IEEE J Biomed Health Inform. 2020 Aug;24(8):2199-2207. doi: 10.1109/JBHI.2019.2963048. Epub 2019 Dec 31.
This study aims to understand breathing patterns during daily activities by developing a wearable respiratory and activity monitoring (WRAM) system.

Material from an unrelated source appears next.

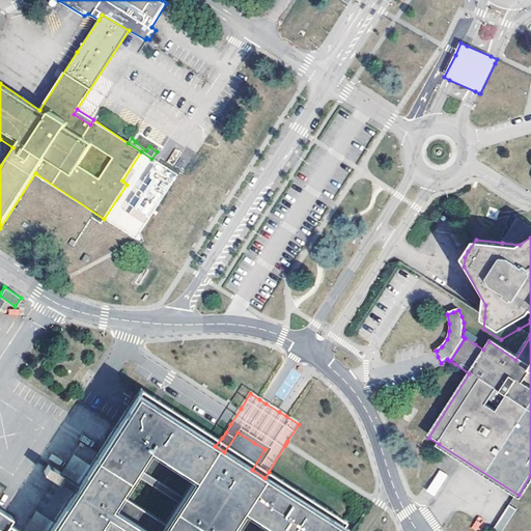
[(252,470),(264,449),(254,443),(238,432),(224,452),(215,446),(136,395),(116,425),(76,488),(72,494),(48,530),(14,530),(7,527),(4,530),(338,530),(340,527),(264,478),(252,470)]
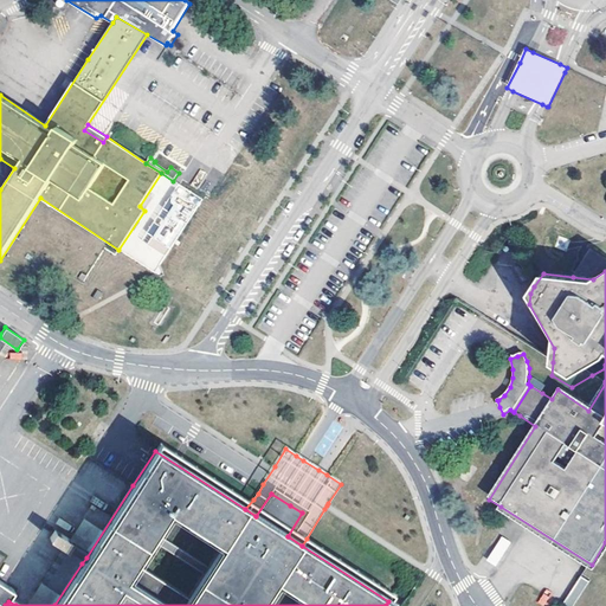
[(478,471),(465,463),(456,478),(468,485),(478,471)]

A novel multimodal fusion architecture is proposed to calculate the respiratory and exercise parameters and simultaneously identify human actions. A hybrid hierarchical classification (HHC) algorithm combining deep learning and threshold-based methods is presented to distinguish 15 complex activities for accuracy enhancement and fast computation. A series of signal processing algorithms are utilized and integrated to calculate breathing and motion indices. The designed wireless communication structure achieves the interactions among chest bands, mobile devices, and the data processing center.
The advantage of the proposed HHC method is evaluated by comparing the average accuracy (97.22%) and predictive time (0.0094 s) with machine learning and deep learning approaches. The nine breathing patterns during 15 activities were analyzed by investigating the data from 12 subjects. With 12 hours of naturalistic data collected from one participant, the WRAM system reports the breathing and exercise performance within the identified motions. The demonstration shows the ability of the WRAM system to monitor multiple users breathing and exercise status in real-time.
The present system demonstrates the usefulness of the framework of breathing pattern monitoring during daily activities, which may be potentially used in healthcare.
The proposed multimodal based WRAM system offers new insights into the breathing function of exercise in action and presents a novel approach for precision medicine and health state monitoring.
本研究旨在通过开发一种可穿戴式呼吸和活动监测(WRAM)系统来了解日常活动中的呼吸模式。
提出了一种新的多模态融合架构,用于计算呼吸和运动参数,并同时识别人体动作。提出了一种结合深度学习和基于阈值方法的混合分层分类(HHC)算法,以提高准确性和快速计算来区分 15 种复杂活动。利用了一系列信号处理算法并将其集成,以计算呼吸和运动指数。设计的无线通信结构实现了胸带、移动设备和数据处理中心之间的交互。
通过与机器学习和深度学习方法比较,评估了所提出的 HHC 方法的优势,其平均准确率(97.22%)和预测时间(0.0094s)。通过对 12 名受试者的数据进行分析,研究了 15 种活动中的 9 种呼吸模式。通过从一名参与者收集 12 小时的自然数据,WRAM 系统报告了所识别运动中的呼吸和运动表现。演示表明,WRAM 系统能够实时监测多个用户的呼吸和运动状态。
本系统展示了在日常活动中监测呼吸模式的框架的有用性,这可能在医疗保健中具有潜在的应用价值。
所提出的基于多模态的 WRAM 系统为运动中的呼吸功能提供了新的见解,并为精准医学和健康状态监测提供了一种新方法。